DATASET RECORDS ::
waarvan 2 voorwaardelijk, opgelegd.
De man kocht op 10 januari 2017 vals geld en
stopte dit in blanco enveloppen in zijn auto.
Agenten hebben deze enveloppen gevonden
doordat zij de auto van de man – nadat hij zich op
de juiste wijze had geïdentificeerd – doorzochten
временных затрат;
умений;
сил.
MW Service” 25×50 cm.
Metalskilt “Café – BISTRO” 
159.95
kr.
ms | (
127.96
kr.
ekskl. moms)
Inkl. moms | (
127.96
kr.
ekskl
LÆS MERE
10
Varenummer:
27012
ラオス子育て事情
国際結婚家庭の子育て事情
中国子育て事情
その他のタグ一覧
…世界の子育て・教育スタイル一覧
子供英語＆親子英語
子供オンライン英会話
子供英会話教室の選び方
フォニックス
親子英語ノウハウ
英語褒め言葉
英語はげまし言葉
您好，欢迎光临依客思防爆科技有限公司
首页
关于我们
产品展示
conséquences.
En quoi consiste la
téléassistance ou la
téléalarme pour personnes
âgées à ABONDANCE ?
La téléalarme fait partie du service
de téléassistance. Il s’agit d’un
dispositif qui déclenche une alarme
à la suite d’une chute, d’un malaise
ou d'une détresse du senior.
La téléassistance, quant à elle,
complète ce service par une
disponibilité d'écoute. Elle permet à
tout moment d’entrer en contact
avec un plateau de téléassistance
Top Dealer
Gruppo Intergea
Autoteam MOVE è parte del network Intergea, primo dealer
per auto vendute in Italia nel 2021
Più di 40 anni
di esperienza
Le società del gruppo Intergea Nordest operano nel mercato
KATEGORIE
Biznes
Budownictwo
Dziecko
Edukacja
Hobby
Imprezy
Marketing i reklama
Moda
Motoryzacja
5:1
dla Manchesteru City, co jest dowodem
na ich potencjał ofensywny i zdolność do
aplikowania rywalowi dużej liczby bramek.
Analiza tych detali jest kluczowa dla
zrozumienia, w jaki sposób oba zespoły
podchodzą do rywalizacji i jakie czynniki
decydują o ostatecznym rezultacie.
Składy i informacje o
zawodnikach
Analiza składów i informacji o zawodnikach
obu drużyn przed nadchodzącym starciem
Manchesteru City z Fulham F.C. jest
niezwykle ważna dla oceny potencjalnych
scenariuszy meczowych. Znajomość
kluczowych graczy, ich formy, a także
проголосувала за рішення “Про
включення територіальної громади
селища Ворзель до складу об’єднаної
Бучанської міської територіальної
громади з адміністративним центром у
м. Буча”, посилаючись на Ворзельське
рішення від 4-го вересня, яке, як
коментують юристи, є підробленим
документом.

PROBLEM REQUIREMENTS ::
Without leaving anything out, give the entries again exactly.

SOLUTION TO THIS EXERCISE ::
waarvan 2 voorwaardelijk, opgelegd.
De man kocht op 10 januari 2017 vals geld en
stopte dit in blanco enveloppen in zijn auto.
Agenten hebben deze enveloppen gevonden
doordat zij de auto van de man – nadat hij zich op
de juiste wijze had geïdentificeerd – doorzochten
временных затрат;
умений;
сил.
MW Service” 25×50 cm.
Metalskilt “Café – BISTRO” 
159.95
kr.
ms | (
127.96
kr.
ekskl. moms)
Inkl. moms | (
127.96
kr.
ekskl
LÆS MERE
10
Varenummer:
27012
ラオス子育て事情
国際結婚家庭の子育て事情
中国子育て事情
その他のタグ一覧
…世界の子育て・教育スタイル一覧
子供英語＆親子英語
子供オンライン英会話
子供英会話教室の選び方
フォニックス
親子英語ノウハウ
英語褒め言葉
英語はげまし言葉
您好，欢迎光临依客思防爆科技有限公司
首页
关于我们
产品展示
conséquences.
En quoi consiste la
téléassistance ou la
téléalarme pour personnes
âgées à ABONDANCE ?
La téléalarme fait partie du service
de téléassistance. Il s’agit d’un
dispositif qui déclenche une alarme
à la suite d’une chute, d’un malaise
ou d'une détresse du senior.
La téléassistance, quant à elle,
complète ce service par une
disponibilité d'écoute. Elle permet à
tout moment d’entrer en contact
avec un plateau de téléassistance
Top Dealer
Gruppo Intergea
Autoteam MOVE è parte del network Intergea, primo dealer
per auto vendute in Italia nel 2021
Più di 40 anni
di esperienza
Le società del gruppo Intergea Nordest operano nel mercato
KATEGORIE
Biznes
Budownictwo
Dziecko
Edukacja
Hobby
Imprezy
Marketing i reklama
Moda
Motoryzacja
5:1
dla Manchesteru City, co jest dowodem
na ich potencjał ofensywny i zdolność do
aplikowania rywalowi dużej liczby bramek.
Analiza tych detali jest kluczowa dla
zrozumienia, w jaki sposób oba zespoły
podchodzą do rywalizacji i jakie czynniki
decydują o ostatecznym rezultacie.
Składy i informacje o
zawodnikach
Analiza składów i informacji o zawodnikach
obu drużyn przed nadchodzącym starciem
Manchesteru City z Fulham F.C. jest
niezwykle ważna dla oceny potencjalnych
scenariuszy meczowych. Znajomość
kluczowych graczy, ich formy, a także
проголосувала за рішення “Про
включення територіальної громади
селища Ворзель до складу об’єднаної
Бучанської міської територіальної
громади з адміністративним центром у
м. Буча”, посилаючись на Ворзельське
рішення від 4-го вересня, яке, як
коментують юристи, є підробленим
документом.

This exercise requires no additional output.